The Paris Agreement, ratified by 193 parties, including all countries in Latin America and the Caribbean, aims to strengthen the global response to climate change including by increasing the ability of countries to adapt to the adverse impacts of climate change and foster climate resilience and by making finance flows consistent with a pathway towards climate-resilient development.
In Latin America and the Caribbean, the warming trend is real. The average rate at which temperatures increased was around 0.2 °C per decade between 1991 and 2021, compared to 0.1 °C per decade between 1961 and 1990.
Consequences are multiple, from melting glaciers in the tropical Andes to sea level rise threatening important population hubs, and droughts damaging crops, infrastructure and the livability of humans and ecosystems. Extreme weather events such as hurricanes and floods have also induced substantial human and economic losses, which underlines the need to better assess climate resilient challenges and solutions and ensure that planning exercises mainstream climate considerations at all levels: data gathering, policy reform, investment design and execution, etc.
Long-term adaptation planning (LTAP) is an essential element of the response to the impacts of climate change and cannot be overshadowed by the decarbonization targets in a region that is highly vulnerable to climate change.

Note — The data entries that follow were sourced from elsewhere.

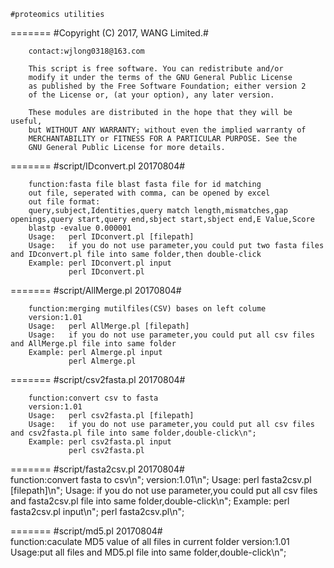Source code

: 

	#proteomics utilities	
=======
        #Copyright (C) 2017, WANG Limited.#                              
        
        contact:wjlong0318@163.com
		
		This script is free software. You can redistribute and/or                 
		modify it under the terms of the GNU General Public License              
		as published by the Free Software Foundation; either version 2           
		of the License or, (at your option), any later version.                  
                                                                          
		These modules are distributed in the hope that they will be useful,       
		but WITHOUT ANY WARRANTY; without even the implied warranty of            
		MERCHANTABILITY or FITNESS FOR A PARTICULAR PURPOSE. See the              
		GNU General Public License for more details.    

		
 

=======	
		#script/IDconvert.pl 20170804#	
		
		function:fasta file blast fasta file for id matching
		out file, seperated with comma, can be opened by excel
		out file format:
		query,subject,Identities,query match length,mismatches,gap openings,query start,query end,sbject start,sbject end,E Value,Score
		blastp -evalue 0.000001
		Usage:   perl IDconvert.pl [filepath]
		Usage:   if you do not use parameter,you could put two fasta files and IDconvert.pl file into same folder,then double-click
		Example: perl IDconvert.pl input
			     perl IDconvert.pl
				 
======= 
        #script/AllMerge.pl 20170804#	
		
		function:merging mutilfiles(CSV) bases on left colume
		version:1.01
		Usage:   perl AllMerge.pl [filepath]
		Usage:   if you do not use parameter,you could put all csv files and AllMerge.pl file into same folder
		Example: perl Almerge.pl input
                 perl Almerge.pl

======= 
        #script/csv2fasta.pl 20170804#
		
		function:convert csv to fasta
		version:1.01
		Usage:   perl csv2fasta.pl [filepath]
		Usage:   if you do not use parameter,you could put all csv files and csv2fasta.pl file into same folder,double-click\n";
		Example: perl csv2fasta.pl input
                 perl csv2fasta.pl
		
======= 
        #script/fasta2csv.pl 20170804#		
		function:convert fasta to csv\n"; 
		version:1.01\n";
		Usage:   perl fasta2csv.pl [filepath]\n";
		Usage:   if you do not use parameter,you could put all csv files and fasta2csv.pl file into same folder,double-click\n";
		Example: perl fasta2csv.pl input\n";
         perl fasta2csv.pl\n";

======= 
        #script/md5.pl 20170804#		
		function:caculate MD5 value of all files in  current folder
		version:1.01		
		Usage:put all files and MD5.pl file into same folder,double-click\n";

That is why the IDB and AFD partnered with the World Resource Institute (WRI) to understand the state of the art of adaptation mainstreaming in planning exercises and collect lessons learned from eight countries: Argentina, Barbados, Colombia, Costa Rica, Guatemala, Jamaica, Mexico, and Uruguay.
This report summarizes the tools and methodologies for LTAP approaches and maps the adaptation work done by eight Latin American and Caribbean countries on this topic. The results of this publication rely on qualitative methods ranging from literature review, interviews with experts and country officials, to a workshop held with the countries involved to gather the main barriers to LTAP and the best regional practices.
Here are the main barriers and recommendations:
|A need for development and adherence to a long-term resilience vision and improved policy alignment||Tangibly align climate-relevant policy frameworks and laws to better leverage the synergies between climate adaptation action and national priorities.|
|Lack of cross-sectoral coordination||Promote efficient public action based on greater coordination and collaboration between all sectors in order to plan and implement necessary adaptation measures.|
|Limited finance||Develop guidance on how to incentivize and involve the private sector to unlock larger adaptation investments and innovation for long-term planning.|
|A need to continue widening inclusive and meaningful public participation efforts||Develop guidance in Spanish on step-by-step mechanisms and best practices from the region on how to involve stakeholders and the broader civil society in long-term planning exercises to ensure public support and continuity of strategic climate action plans.|
|Lack of, or limited availability of information and tools||Gather, monitor and share evidence of adaptation benefits to generate greater support for adaptation commitment and action. Create easy-to-use, sector-specific guides and tools in both Spanish and English for ministry officials on how to plan beyond short-term impacts and how to estimate longer-term adaptation costs. Create more frequent opportunities, including virtual, for LAC countries to share their experiences and learn from each other.|
As mentioned by IPCC (AR6 WGII) it is clear now that minor, marginal, reactive or incremental changes won’t be sufficient. LTAP and recommendations can pave the way to overcome current adaptation that IPCC analyzed as often short-term, fragmented, small in scale, incremental, sector-specific, and designed to respond to current impacts or near-term risks.
Long-Term Adaptation Planning at COP27
The 27th annual UN Climate Change Conference is being held in Sharm El-Sheikh (Egypt). The largest annual meeting of the year brings together key actors in search of greater climate ambition. For Latin America and the Caribbean, it is an opportunity to strengthen and align development goals with climate objectives and translate them into carbon-free and climate-resilient economies.
It was at COP27 that eight LAC countries gained recommendations along with country representatives who are a partner of two AFD’s programs (2050 Facility and AdaptAction). The former tried to progressively include adaptation in LTS that was usually focused on mitigation. The latter strove to experiment with some LTAP methodologies, such as Dynamic Adaptive Policy Pathways in Africa, particularly for integrated coastal zone management in Senegal.
As developing countries continue to enhance their knowledge and science-based approaches to develop climate-resilient policies and investments, it is essential to support them and facilitate knowledge and experience sharing in different regions so as to strengthen their capacities as they develop their NDCs, LTSs, or NAPs and not just to check in the box but ensuring that the documents are country-owned and transversally shared for all sectors to have strategies aligned to the country’s climate commitments.
Long-term plans must incorporate adaptation policies to ensure the sustainability and viability of national development priorities, programs, goals, and investment strategies. Building long-term resilience to present and future climate change impacts, and the socioeconomic and ecological effects that accompany them, requires long-term adaptation planning and flexible options to avoid maladaption. The resilience built today is one step closer to ensuring tomorrow’s adaptation.